Prompt = Reproduce every line of text in the data below without any change, and leave the pictures out of your answer.

[Text extracted from individual pages]
Content starts

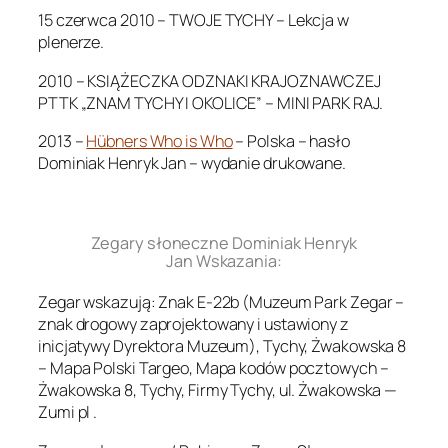
15 czerwca 2010 – TWOJE TYCHY – Lekcja w
plenerze.
2010 – KSIĄŻECZKA ODZNAKI KRAJOZNAWCZEJ
PTTK „ZNAM TYCHY I OKOLICE” – MINI PARK RAJ.
2013 –
Hübners Who is Who
– Polska – hasło
Dominiak Henryk Jan – wydanie drukowane.
.
Zegary słoneczne Dominiak Henryk
Jan Wskazania:
Zegar wskazują: Znak E-22b (Muzeum Park Zegar –
znak drogowy zaprojektowany i ustawiony z
inicjatywy Dyrektora Muzeum), Tychy, Żwakowska 8
– Mapa Polski Targeo, Mapa kodów pocztowych –
Żwakowska 8, Tychy, Firmy Tychy, ul. Żwakowska —
Zumi pl .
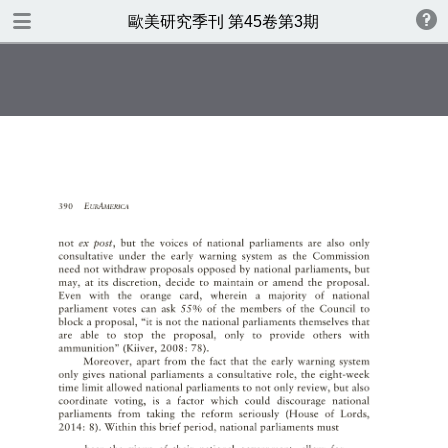
TABLE OF CONTENTS
歐美研究季刊 第45卷第3期
歐美研究第四十五卷第三期
書名頁
版權
目錄
美國支持臺灣參與國際民航組織
之研究
Democratic Implications ofthe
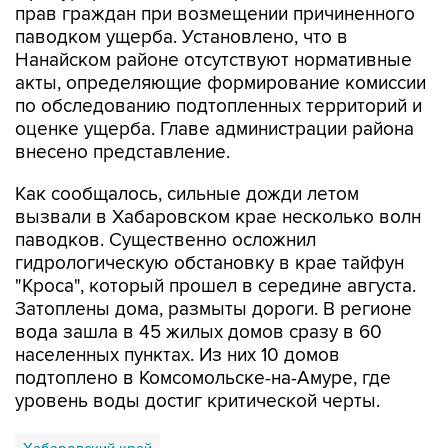
Нанайском районе отсутствуют нормативные
акты, определяющие формирование комиссии
по обследованию подтопленных территорий и
оценке ущерба. Главе администрации района
внесено представление.
Как сообщалось, сильные дожди летом
вызвали в Хабаровском крае несколько волн
паводков. Существенно осложнил
гидрологическую обстановку в крае тайфун
"Кроса", который прошел в середине августа.
Затоплены дома, размыты дороги. В регионе
вода зашла в 45 жилых домов сразу в 60
населенных пунктах. Из них 10 домов
подтоплено в Комсомольске-на-Амуре, где
уровень воды достиг критической черты.
Хабаровский край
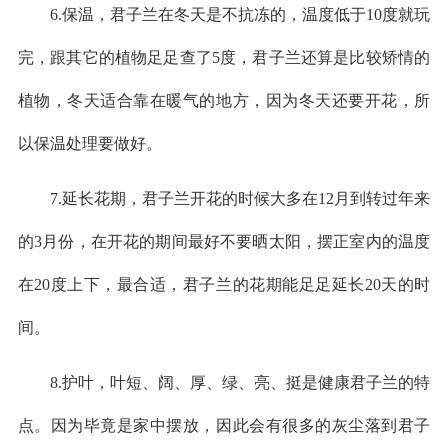
6.保温，君子兰在冬天是不抗冻的，温度低于10度就玩
完，跟其它的植物足足查了5度，君子兰还算是比较矫情的
植物，冬天适合靠在暖气的地方，因为冬天还要开花，所
以保温处理要做好。
7.延长花期，君子兰开花的时候大多在12月到转过年来
的3月份，在开花的期间最好不要晒太阳，摆正室内的温度
在20度上下，最合适，君子兰的花期能足足延长20天的时
间。
8.护叶，叶短、阔、厚、绿、亮、挺是健康君子兰的特
点。因为毕竟是家中摆放，因此会有很多的灰尘落到君子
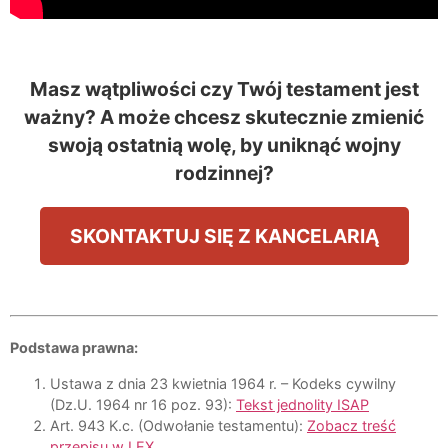
Masz wątpliwości czy Twój testament jest
ważny? A może chcesz skutecznie zmienić
swoją ostatnią wolę, by uniknąć wojny
rodzinnej?
SKONTAKTUJ SIĘ Z KANCELARIĄ
Podstawa prawna:
Ustawa z dnia 23 kwietnia 1964 r. – Kodeks cywilny
(Dz.U. 1964 nr 16 poz. 93):
Tekst jednolity ISAP
Art. 943 K.c. (Odwołanie testamentu):
Zobacz treść
przepisu w LEX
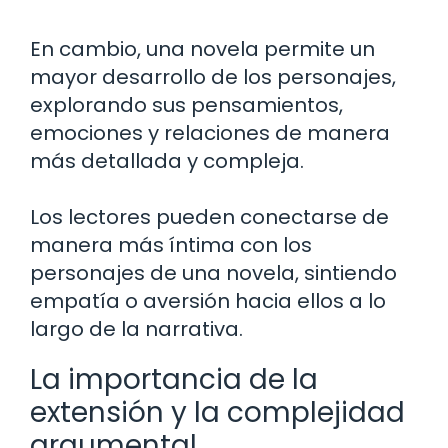
En cambio, una novela permite un
mayor desarrollo de los personajes,
explorando sus pensamientos,
emociones y relaciones de manera
más detallada y compleja.
Los lectores pueden conectarse de
manera más íntima con los
personajes de una novela, sintiendo
empatía o aversión hacia ellos a lo
largo de la narrativa.
La importancia de la
extensión y la complejidad
argumental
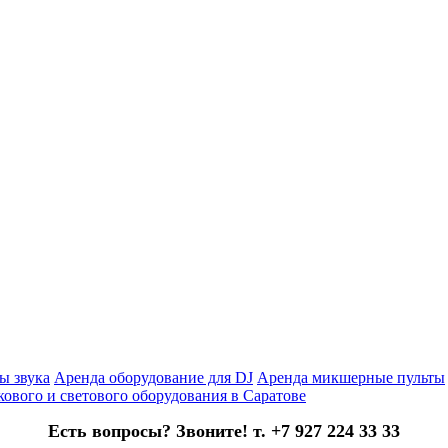
ы звука
Аренда оборудование для DJ
Аренда микшерные пульты
кового и светового оборудования в Саратове
Есть вопросы? Звоните! т. +7 927 224 33 33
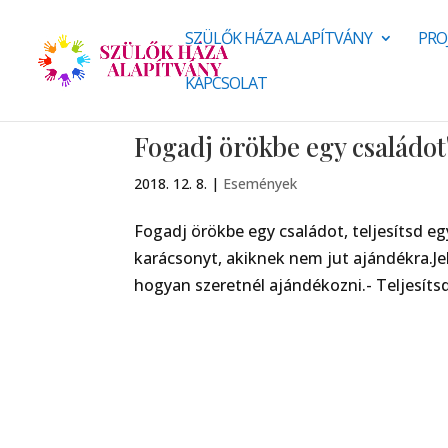
SZÜLŐK HÁZA ALAPÍTVÁNY
PRO
KAPCSOLAT
Fogadj örökbe egy családot
2018. 12. 8.
|
Események
Fogadj örökbe egy családot, teljesítsd eg
karácsonyt, akiknek nem jut ajándékra.Jel
hogyan szeretnél ajándékozni.- Teljesítsd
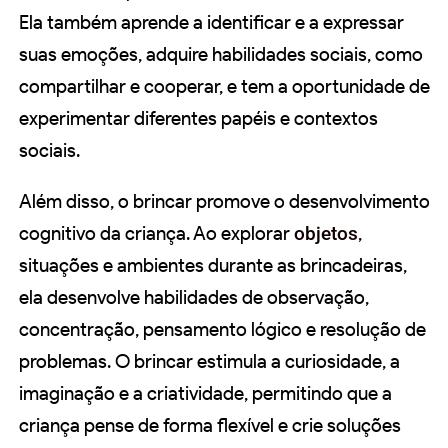
Ela também aprende a identificar e a expressar
suas emoções, adquire habilidades sociais, como
compartilhar e cooperar, e tem a oportunidade de
experimentar diferentes papéis e contextos
sociais.
Além disso, o brincar promove o desenvolvimento
cognitivo da criança. Ao explorar
objetos
,
situações e ambientes durante as brincadeiras,
ela desenvolve habilidades de observação,
concentração, pensamento lógico e resolução de
problemas. O brincar estimula a curiosidade, a
imaginação e a criatividade, permitindo que a
criança pense de forma flexível e crie soluções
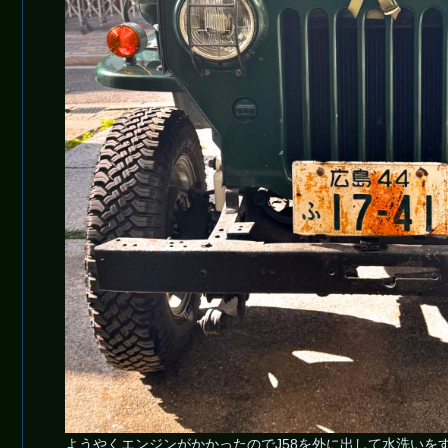
ようやくエンジンがかかったのでJ58を外に出して水洗いを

Content ends

Answer below =
15 czerwca 2010 – TWOJE TYCHY – Lekcja w
plenerze.
2010 – KSIĄŻECZKA ODZNAKI KRAJOZNAWCZEJ
PTTK „ZNAM TYCHY I OKOLICE” – MINI PARK RAJ.
2013 –
Hübners Who is Who
– Polska – hasło
Dominiak Henryk Jan – wydanie drukowane.
.
Zegary słoneczne Dominiak Henryk
Jan Wskazania:
Zegar wskazują: Znak E-22b (Muzeum Park Zegar –
znak drogowy zaprojektowany i ustawiony z
inicjatywy Dyrektora Muzeum), Tychy, Żwakowska 8
– Mapa Polski Targeo, Mapa kodów pocztowych –
Żwakowska 8, Tychy, Firmy Tychy, ul. Żwakowska —
Zumi pl .
TABLE OF CONTENTS
歐美研究季刊 第45卷第3期
歐美研究第四十五卷第三期
書名頁
版權
目錄
美國支持臺灣參與國際民航組織
之研究
Democratic Implications ofthe
Нанайском районе отсутствуют нормативные
акты, определяющие формирование комиссии
по обследованию подтопленных территорий и
оценке ущерба. Главе администрации района
внесено представление.
Как сообщалось, сильные дожди летом
вызвали в Хабаровском крае несколько волн
паводков. Существенно осложнил
гидрологическую обстановку в крае тайфун
"Кроса", который прошел в середине августа.
Затоплены дома, размыты дороги. В регионе
вода зашла в 45 жилых домов сразу в 60
населенных пунктах. Из них 10 домов
подтоплено в Комсомольске-на-Амуре, где
уровень воды достиг критической черты.
Хабаровский край
6.保温，君子兰在冬天是不抗冻的，温度低于10度就玩
完，跟其它的植物足足查了5度，君子兰还算是比较矫情的
植物，冬天适合靠在暖气的地方，因为冬天还要开花，所
以保温处理要做好。
7.延长花期，君子兰开花的时候大多在12月到转过年来
的3月份，在开花的期间最好不要晒太阳，摆正室内的温度
在20度上下，最合适，君子兰的花期能足足延长20天的时
间。
8.护叶，叶短、阔、厚、绿、亮、挺是健康君子兰的特
点。因为毕竟是家中摆放，因此会有很多的灰尘落到君子
Masz wątpliwości czy Twój testament jest
ważny? A może chcesz skutecznie zmienić
swoją ostatnią wolę, by uniknąć wojny
rodzinnej?
SKONTAKTUJ SIĘ Z KANCELARIĄ
Podstawa prawna:
Ustawa z dnia 23 kwietnia 1964 r. – Kodeks cywilny
(Dz.U. 1964 nr 16 poz. 93):
Tekst jednolity ISAP
Art. 943 K.c. (Odwołanie testamentu):
Zobacz treść
przepisu w LEX
En cambio, una novela permite un
mayor desarrollo de los personajes,
explorando sus pensamientos,
emociones y relaciones de manera
más detallada y compleja.
Los lectores pueden conectarse de
manera más íntima con los
personajes de una novela, sintiendo
empatía o aversión hacia ellos a lo
largo de la narrativa.
La importancia de la
extensión y la complejidad
argumental
ы звука
Аренда оборудование для DJ
Аренда микшерные пульты
кового и светового оборудования в Саратове
Есть вопросы? Звоните! т. +7 927 224 33 33
SZÜLŐK HÁZA ALAPÍTVÁNY
PRO
KAPCSOLAT
Fogadj örökbe egy családot
2018. 12. 8.
|
Események
Fogadj örökbe egy családot, teljesítsd eg
karácsonyt, akiknek nem jut ajándékra.Jel
hogyan szeretnél ajándékozni.- Teljesítsd
Ela também aprende a identificar e a expressar
suas emoções, adquire habilidades sociais, como
compartilhar e cooperar, e tem a oportunidade de
experimentar diferentes papéis e contextos
sociais.
Além disso, o brincar promove o desenvolvimento
cognitivo da criança. Ao explorar
objetos
,
situações e ambientes durante as brincadeiras,
ela desenvolve habilidades de observação,
concentração, pensamento lógico e resolução de
problemas. O brincar estimula a curiosidade, a
imaginação e a criatividade, permitindo que a
criança pense de forma flexível e crie soluções
ようやくエンジンがかかったのでJ58を外に出して水洗いを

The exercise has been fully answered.